In Germany, any eligible voter can contest local and state elections.
In the case of the parliamentary election, "election inspection is the duty of the German Bundestag." Accordingly, the country's lower house of parliament on its website offers information on how to contest an election.
Read more: How does the German general election work?
Who can contest a national poll?
According to Germany's election review law, every individual eligible to vote in Germany can contest the validity of the election, as can groups of people eligible to vote.
In their official capacity, state election supervisors, the federal election supervisor and the president of the Bundestag can also contest the results.
Objections must be sent to the Bundestag in Berlin
The objections most often relate to complaints about the voting stations, the ballots or even the accuracy of a political party's campaign promises, the Bundestag's press office told DW in an email.
How does the procedure work?
Citizens must send a formal objection to the election review commission with the Bundestag in Berlin within two months of the election day, either in the form of a letter or a hand-signed fax. E-mails are not accepted.

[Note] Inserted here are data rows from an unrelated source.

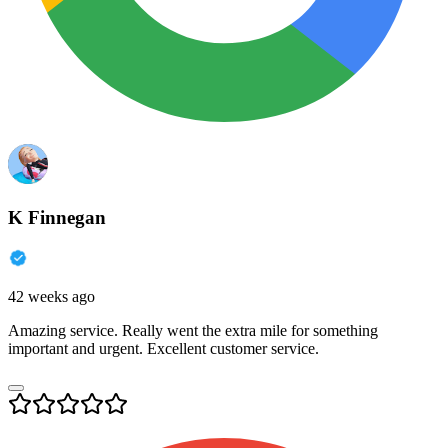
K Finnegan
42 weeks ago
Amazing service. Really went the extra mile for something
important and urgent. Excellent customer service.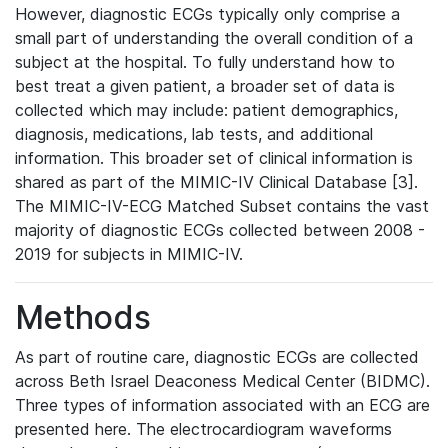
However, diagnostic ECGs typically only comprise a
small part of understanding the overall condition of a
subject at the hospital. To fully understand how to
best treat a given patient, a broader set of data is
collected which may include: patient demographics,
diagnosis, medications, lab tests, and additional
information. This broader set of clinical information is
shared as part of the MIMIC-IV Clinical Database [3].
The MIMIC-IV-ECG Matched Subset contains the vast
majority of diagnostic ECGs collected between 2008 -
2019 for subjects in MIMIC-IV.
Methods
As part of routine care, diagnostic ECGs are collected
across Beth Israel Deaconess Medical Center (BIDMC).
Three types of information associated with an ECG are
presented here. The electrocardiogram waveforms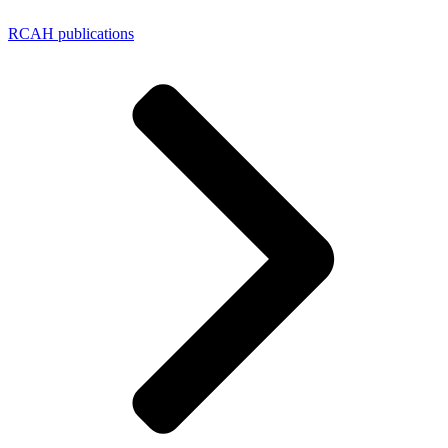
RCAH publications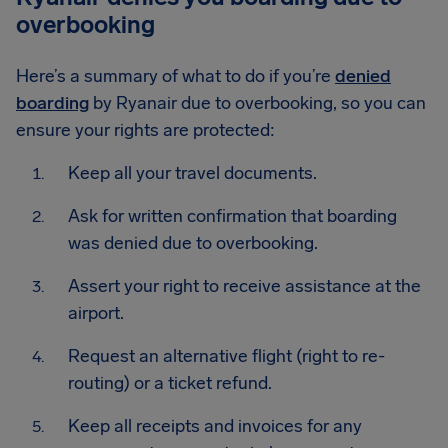
overbooking
Here’s a summary of what to do if you’re
denied
boarding
by Ryanair due to overbooking, so you can
ensure your rights are protected:
Keep all your travel documents.
Ask for written confirmation that boarding
was denied due to overbooking.
Assert your right to receive assistance at the
airport.
Request an alternative flight (right to re-
routing) or a ticket refund.
Keep all receipts and invoices for any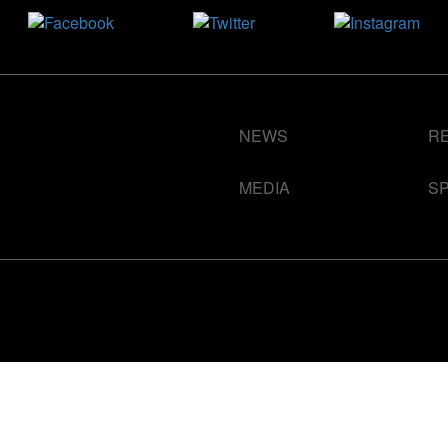
NEWS
R
MEDIA
S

The Bundestag points out that it will only review the election if it is contested and will not act on its own accord.
The process is free of charge. Any objections must be stated and explained in as much detail as possible — though not before the election has taken place or after the deadline has passed.
What happens next?
The Bundestag's election review commission then investigates the objections and hands the results, including its own recommendations, to parliament for a final decision. It would be up to a plenary session to decide whether a national election needs to be repeated.
Voters can also contest the recommendations prepared by the election review commission and go all the way to the Federal Constitutional Court.
According to the Federal Returning Officer's website, the number of objections tends to be around 200 or less after each federal election. Past exceptions to this took place in 1994 when the review commission received 1,453 objections, and in 2002 when it received 520. Less than four percent of those cases reached the Constitutional Court.
Even unsuccessful objections can be effective and prompt a closer look at possible mistakes that might help improve the election process. Complaints in 2012, for example, resulted in reforms of election legislation.
A German national vote has never been declared invalid.